CTA also stage-managed CSL’s order of 600 postwar PCCs in a similar manner. The Surface Lines had millions of dollars set aside for purchasing new equipment, and was in much better financial shape than CRT, who could barely make operating expenses. Starting in 1939, the City had been publicizing a “wish list” for modernizing the surface and rapid transit systems, and wanted to get a quick start on buying new equipment, even before the CTA took over CSL and CRT in 1947.
In 1949, CTA ordered 130 6000-series PCC rapid transit cars without articulation. Delivery began in 1950, which permitted the opening of the Dearbon subway in February, 1951. Connecting the Dearborn subway to the Congress median portion did not happen until 1958, and even then, some of the outer stations on the line were not finished until 1961.
The “phase 2” subway extension plans came up again in the mid-1950s, when plans started to extend the Logan Square “L” in the median of the Northwest (now Kennedy) expressway. A leading neighborhood activist group preferred that the Milwaukee subway simply be extended to the city limits as a subway, claiming that the City had promised the Federal government in 1939 to do this and thus had a legal obligation.
They felt that the expressway median was not the best place for a rapid transit line, as it would be too far away from people in the surrounding neighborhoods.
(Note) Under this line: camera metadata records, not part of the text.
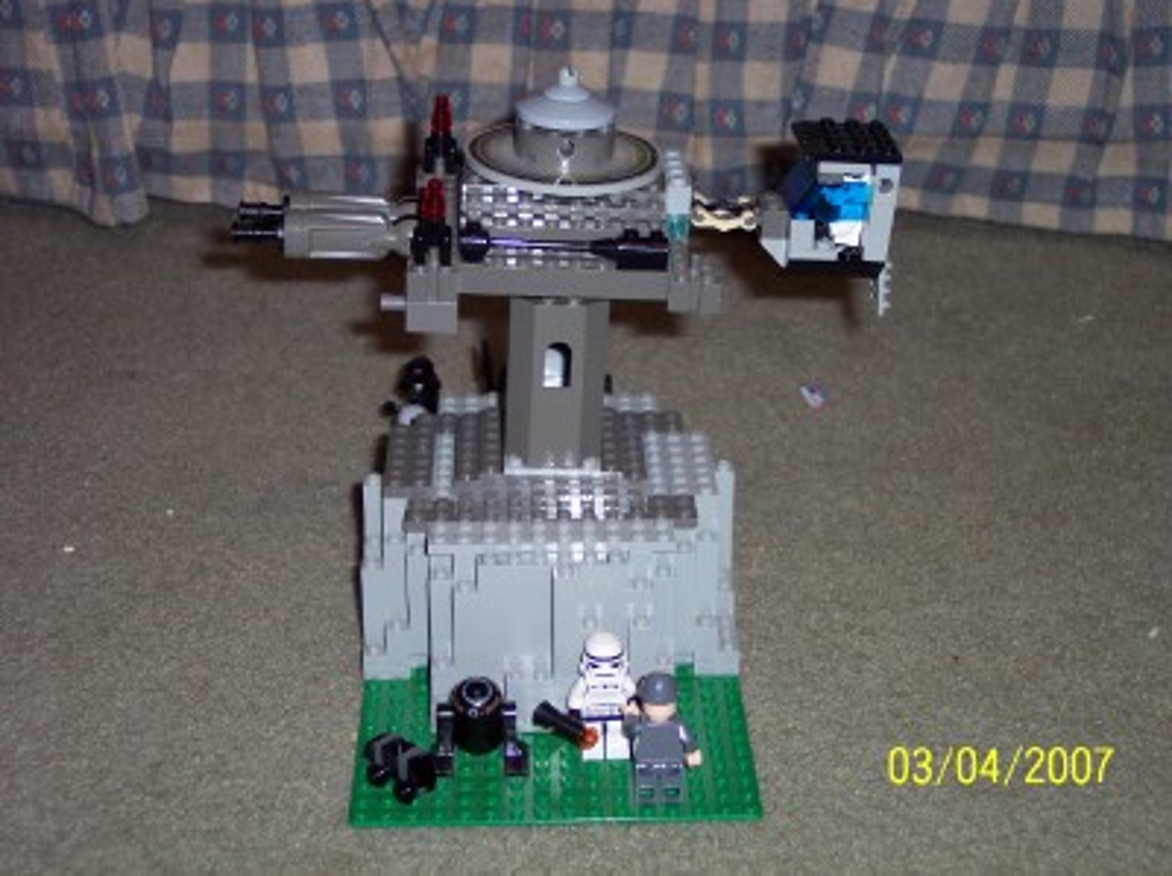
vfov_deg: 23.2
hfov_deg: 30.8
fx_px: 2130
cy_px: 438
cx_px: 586
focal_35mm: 63
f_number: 3.4
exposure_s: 1/45
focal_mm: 13.3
In particular, they felt that the area along Kimball needed improved rapid transit service.
Once Federal money for mass transit became available in the mid-1960s, a compromise was reached with the mile-long Kimball subway. The original connection to the NW median would have been east of there, near California avenue. The City’s 1950s plan called for a ramp to veer off northward from the “L” at this point, going down into an open cut subway, which would have gone into the expressway median. There would have been one new grade crossing required in this plan.
The new plan, while more expensive, was clearly an improvement, as it allowed for service to continue to Logan Square, which the old plan bypassed. So even the Kimball subway owes its origins in part to Chicago’s 1930s plans for its “Initial System of Subways.”